Automated testing is one teeny-tiny way we can offload the need for that capacity to a better long-term storage mechanism. While I write tests my mind is very focused on a particular part of the system. As I flesh out the tests I fill out my understanding of the problem-space at that time. Now that it’s written down in code, I can safely leave it there and let my mind free up that space to do other things.
If I’ve written my tests well, I can get back into that focused frame of mind when I need to (e.g. for new features or bug-fixes). Without these, I have to spend a lot more time understanding a larger system just to get “up to speed”. The tests can serve as an index into the design of the system. This is particularly effective when you have been paying attention to code smells and have been refactoring aggressively—your tests will map effectively to the underlying concepts of the system design.

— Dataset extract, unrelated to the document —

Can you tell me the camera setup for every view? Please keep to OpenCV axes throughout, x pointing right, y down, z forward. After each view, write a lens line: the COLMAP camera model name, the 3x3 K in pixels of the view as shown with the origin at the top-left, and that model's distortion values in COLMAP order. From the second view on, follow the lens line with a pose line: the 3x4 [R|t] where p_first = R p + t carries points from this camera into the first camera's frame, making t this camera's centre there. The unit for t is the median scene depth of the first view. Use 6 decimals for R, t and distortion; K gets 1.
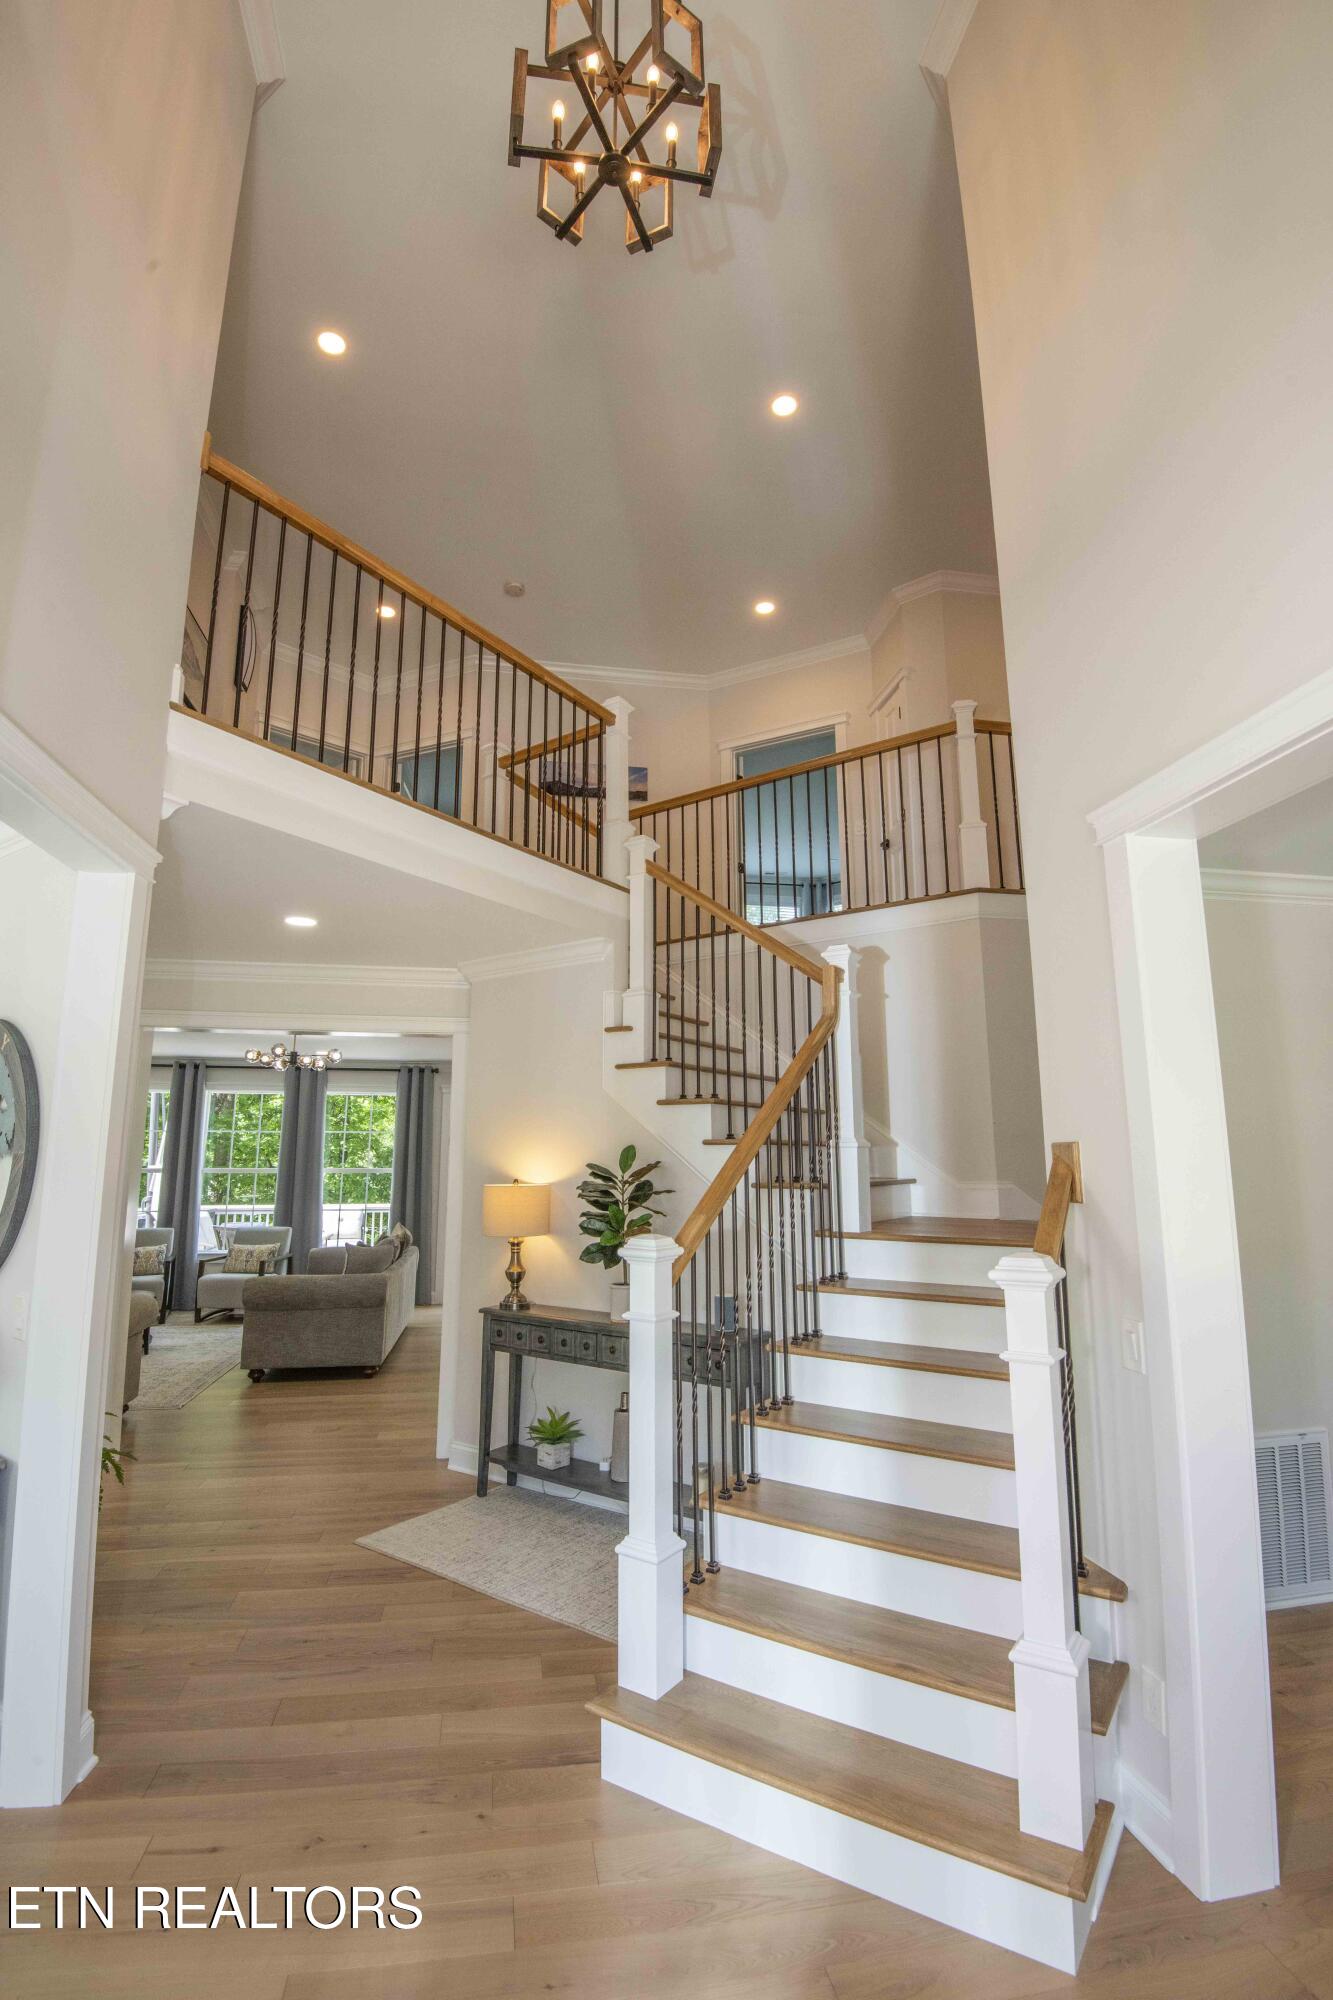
lens RADIAL K [[925.6, 0, 670.5], [0, 925.6, 984.8], [0, 0, 1]] dist [-0.012616, -0.020138]
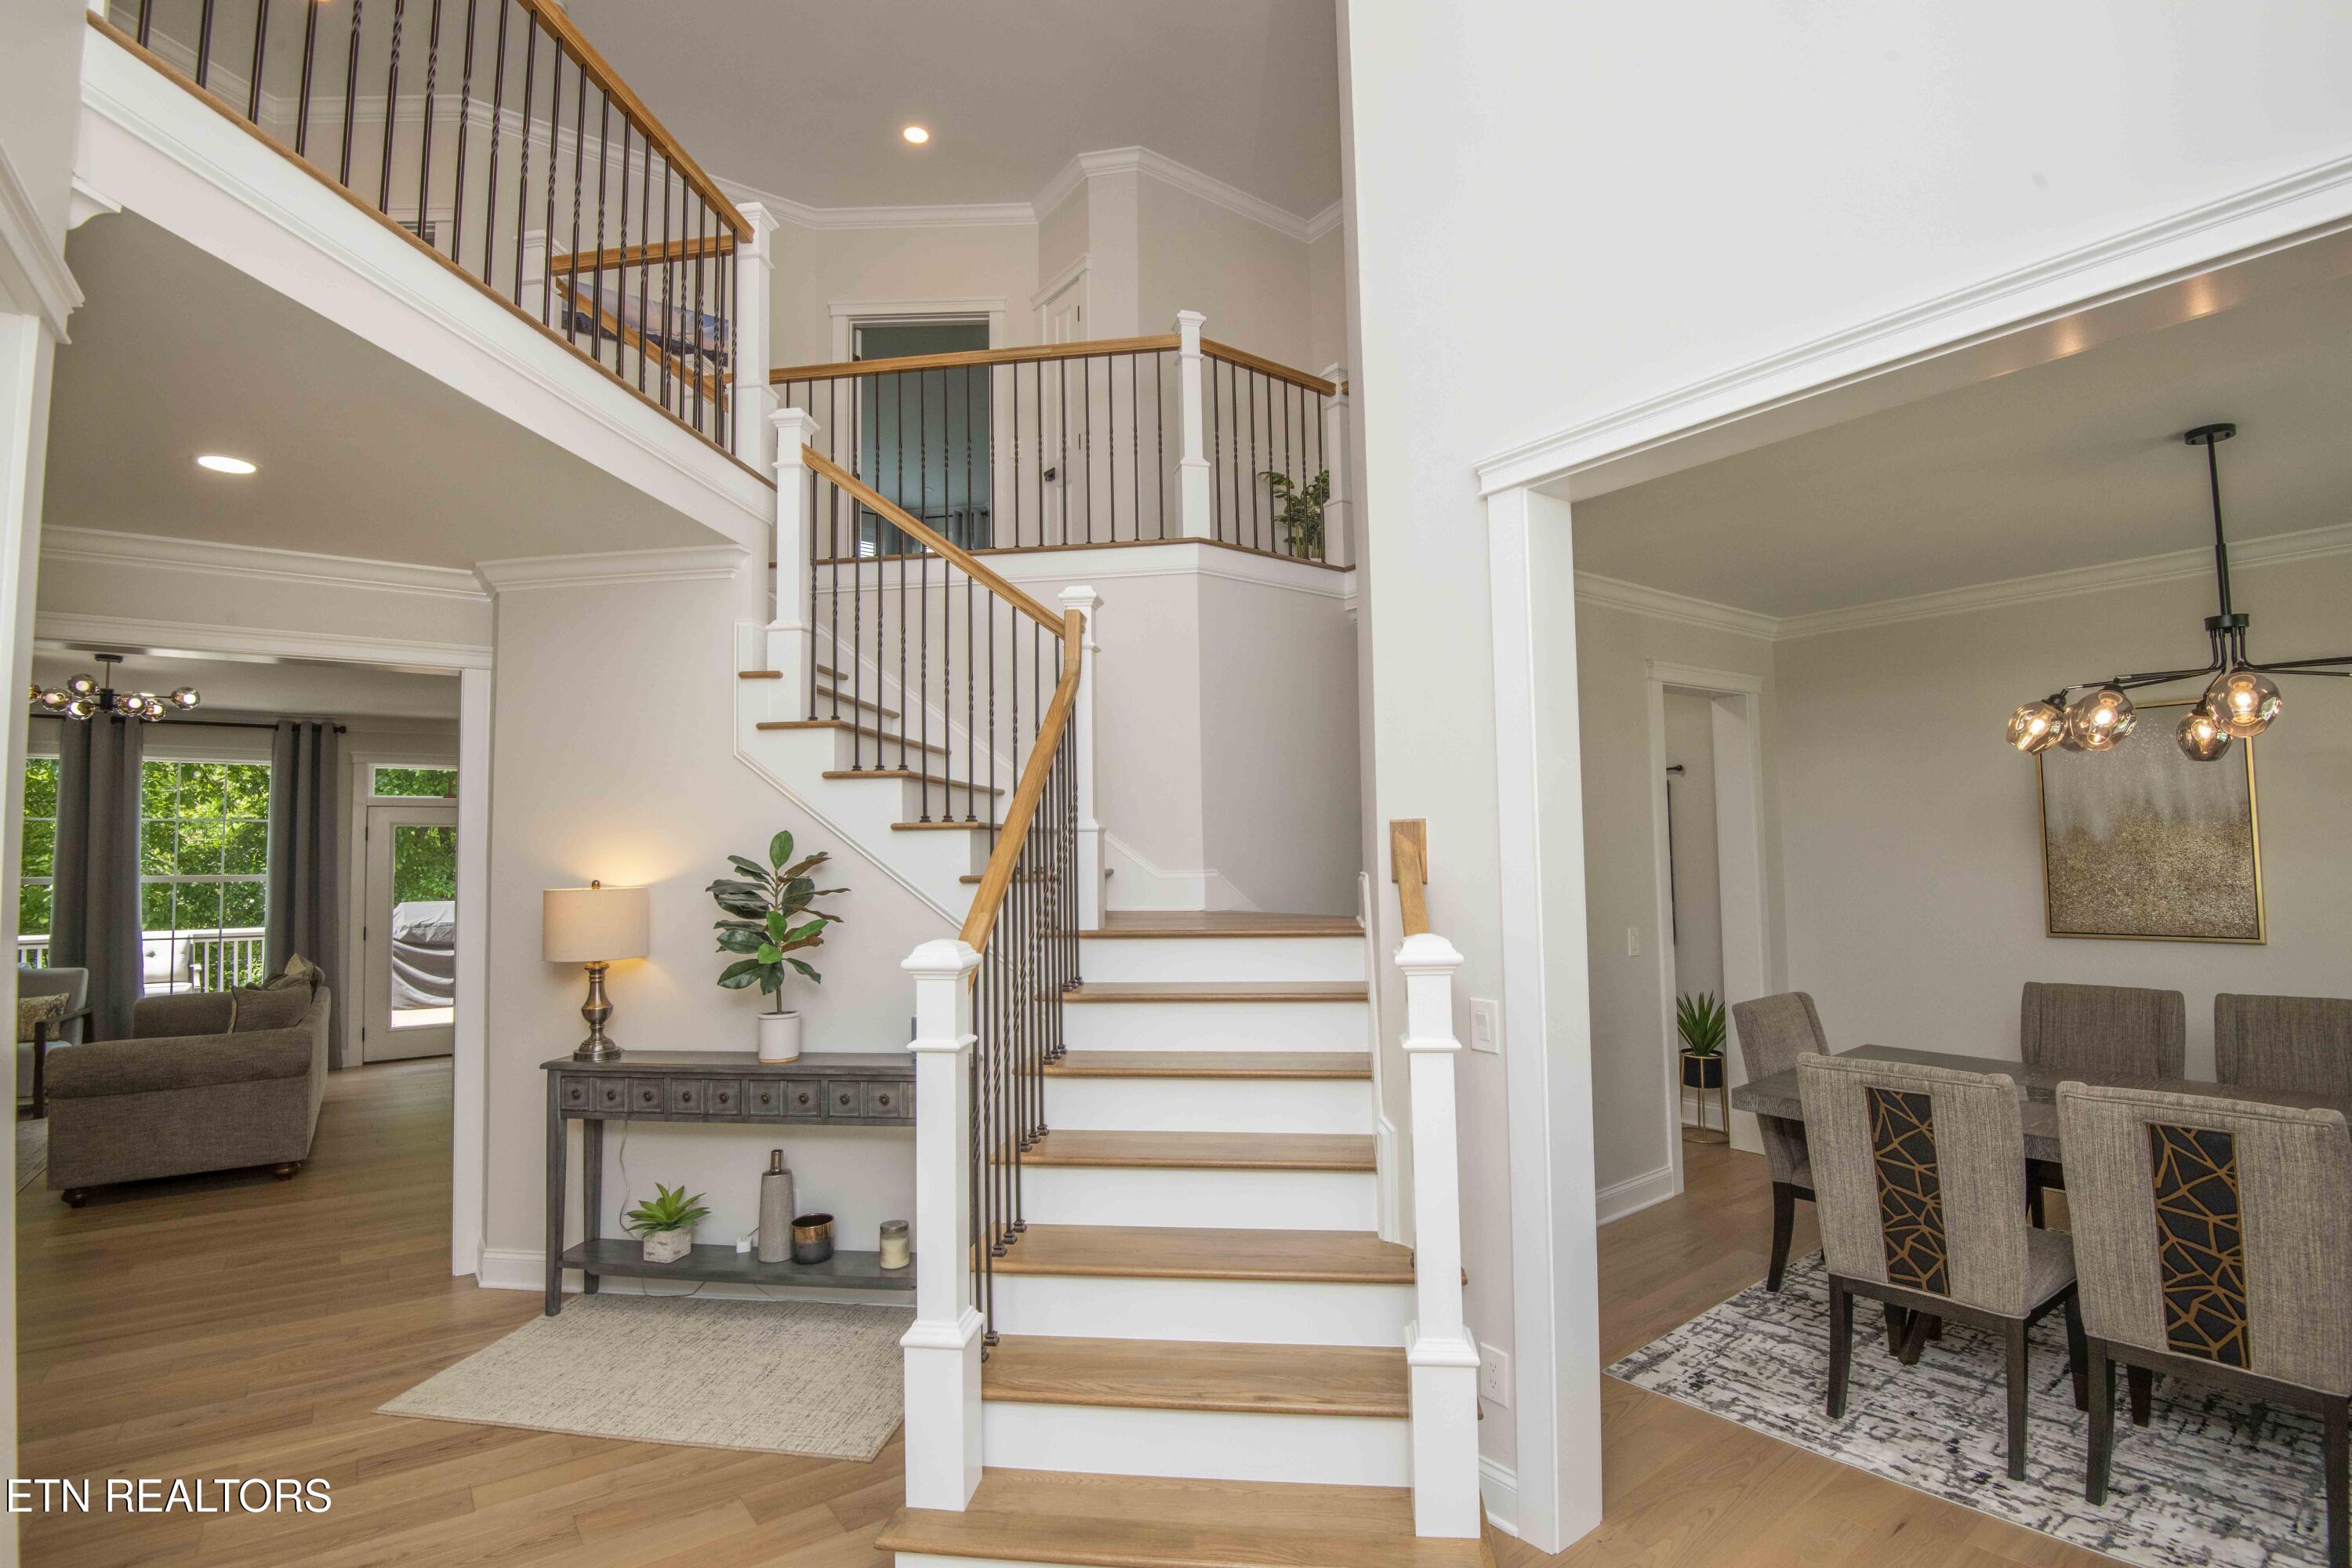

This kind of confidence has a real tangible benefit. Without it I’m easily distracted by small details and dead-ends. As soon as I have more I have to worry about at once, I have less of a chance of succeeding at the task at hand in that moment. When I have such a thing in place, I have an instant force-multiplier in my hand. I can get something done. I don’t have to repeat the entire experience of developing the code the first time. Instead I can leverage that experience to be more productive the next time I come back to that part of the system.
Conclusion
So there you have it. That’s where I stand.
Is testing hard? Yes.
Does it catch everything? No.
Is it still worth doing? I think so.